Background on William H. Freeman
Bill Freeman's brief life came to a tragic end when he contracted malaria as a prisoner of war in the Philippines during the early years of the Second World War. The eldest of five children of Louis W. and Sarah V. Freeman, Bill was born on April 14, 1920, and raised in working class Athol, Mass. Despite the hardships of the Great Depression, his parents strung together a series of jobs that supported the family -- his father working as a painter and factory watchman, his mother in a tool factory and at a restaurant -- enabling Bill to continue in school. Known for his talent as a singer, he won an amateur night contest as a junior and was serious enough at his craft to study with the Fortier Music and Dramatic Studios in Worcester and to perform publicly in central Massachusetts as a bass soloist.

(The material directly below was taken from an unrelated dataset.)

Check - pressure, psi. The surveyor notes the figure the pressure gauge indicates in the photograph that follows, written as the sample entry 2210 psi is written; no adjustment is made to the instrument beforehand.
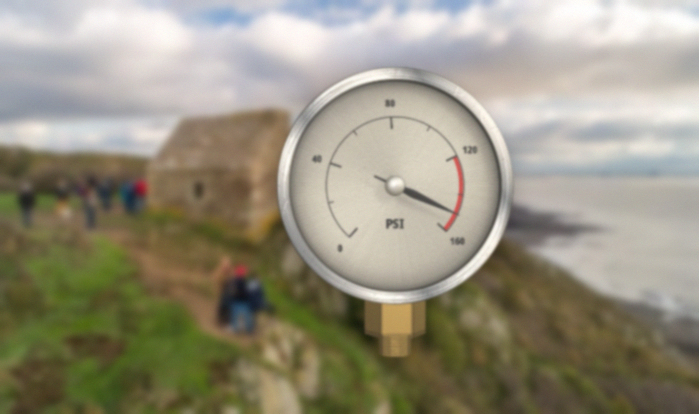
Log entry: 150 psi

After receiving his diploma from Athol High School in 1938, Freeman made ends meet as a reeling worker at the Athol Manufacturing Company, a manufacturer of artificial leather, until the growing threat of war made him rethink his future. With war looming in both Europe and Asia, he left civilian life to enlist in the Army Air Corps on October 2, 1940, joining the 20th Air Base Group as part of the Far East Air Force. Stationed at Nichols Field in the Philippines early in 1941, Freeman was among the thousands of American and Filipino servicemen taken prisoner by the invading Japanese army, and although he survived the Bataan Death March, he succumbed to cerebral malaria at the Cabanatuan Prison Camp on July 10, 1942. He was reinterred and buried with his parents in Gethsemane Cemetery in Athol.